Beyond sparkling, there’s a wide range of different, complex wines to choose from when making low-proof cocktails. Though typically featured as a modifier in classic cocktails, vermouth shines when used as a base ingredient. Myriad Gastropub’s Swisher notes that vermouth is his favorite low-proof product to use in session drinks, so he’s happy to see it “becoming more mainstream.” Lo-Fi vermouth, which is produced in Napa, is his preferred brand. His Old Timer cocktail ($13.50) features Lo-Fi dry vermouth, Carpano Antica Formula sweet vermouth, lime juice, house-made thyme syrup and Angostura bitters.
“I love amari and aperitifs that have spicy, herbaceous notes,” says Lisa Nguyen, bar manager at Seaworthy in New Orleans’ Ace Hotel. “They’re great for adding depth and complexity.” She notes that these types of spirits have long been favored among industry professionals and are becoming more common in popular cocktails.
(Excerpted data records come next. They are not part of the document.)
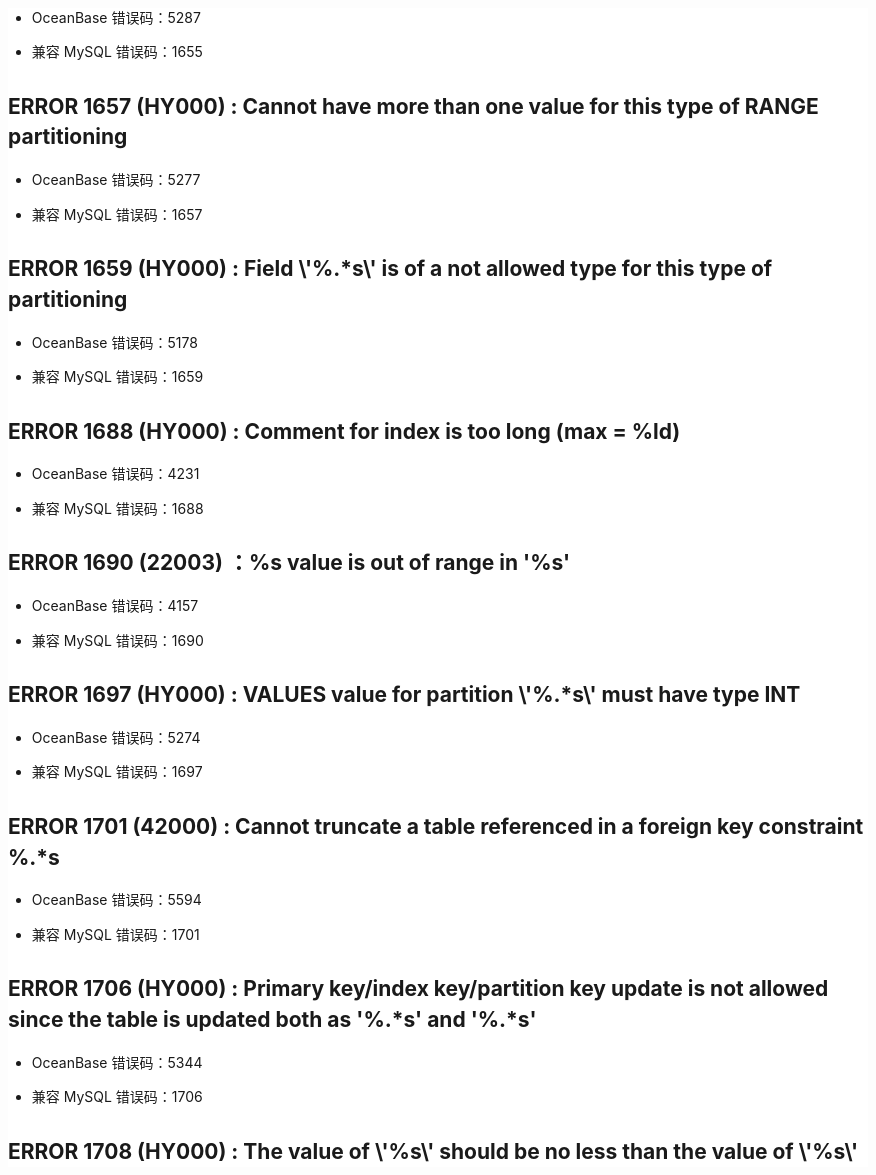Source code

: * OceanBase 错误码：5287

* 兼容 MySQL 错误码：1655

## ERROR 1657 (HY000) : Cannot have more than one value for this type of RANGE partitioning

* OceanBase 错误码：5277

* 兼容 MySQL 错误码：1657

## ERROR 1659 (HY000) : Field \\'%.\*s\\' is of a not allowed type for this type of partitioning

* OceanBase 错误码：5178

* 兼容 MySQL 错误码：1659

## ERROR 1688 (HY000) : Comment for index is too long (max = %ld)

* OceanBase 错误码：4231

* 兼容 MySQL 错误码：1688

## ERROR 1690 (22003) ：%s value is out of range in '%s'

* OceanBase 错误码：4157

* 兼容 MySQL 错误码：1690

## ERROR 1697 (HY000) : VALUES value for partition \\'%.\*s\\' must have type INT

* OceanBase 错误码：5274

* 兼容 MySQL 错误码：1697

## ERROR 1701 (42000) : Cannot truncate a table referenced in a foreign key constraint %.\*s

* OceanBase 错误码：5594

* 兼容 MySQL 错误码：1701

## ERROR 1706 (HY000) : Primary key/index key/partition key update is not allowed since the table is updated both as '%.\*s' and '%.\*s'

* OceanBase 错误码：5344

* 兼容 MySQL 错误码：1706

## ERROR 1708 (HY000) : The value of \\'%s\\' should be no less than the value of \\'%s\\'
The Outer Banks ($11), created by Seaworthy’s consulting bar program manager Lauren Schell, comprises Averna amaro, Carpano Antica Formula sweet vermouth, house-made ginger syrup, lime juice, Angostura bitters and a splash of club soda. At Cindy’s, Khaund’s Roman Holiday ($15) mixes Meletti amaro with Campari aperitif, La Colombe Pure Black cold brew coffee, Demerara simple syrup, pineapple and lime juices, and a pinch of sea salt.
“These products bring great, big flavors to a drink, and fresh fruit and syrups help to balance the different nuances of those ingredients. Adding a sparkling wine or soda gives the whole drink texture,” Nguyen adds. Her Stranger Than Paradise cocktail ($11) comprises Dolin Blanc, Giffard Elderflower liqueur, lemon juice and house-made honey syrup, topped with a splash of Fever-Tree Bitter Lemon soda and a spritz of Kübler absinthe.
Swisher’s Byrrh-ning Man ($13.50) features Byrrh Gran Quinquina, Lo-Fi dry vermouth, Blandy’s Rainwater Madeira, lemon juice and Torani cherry syrup. “Our guests are often quite skeptical that session cocktails will have enough flavor,” he says. “Then they have one, say ‘Wow!’ and try two more.”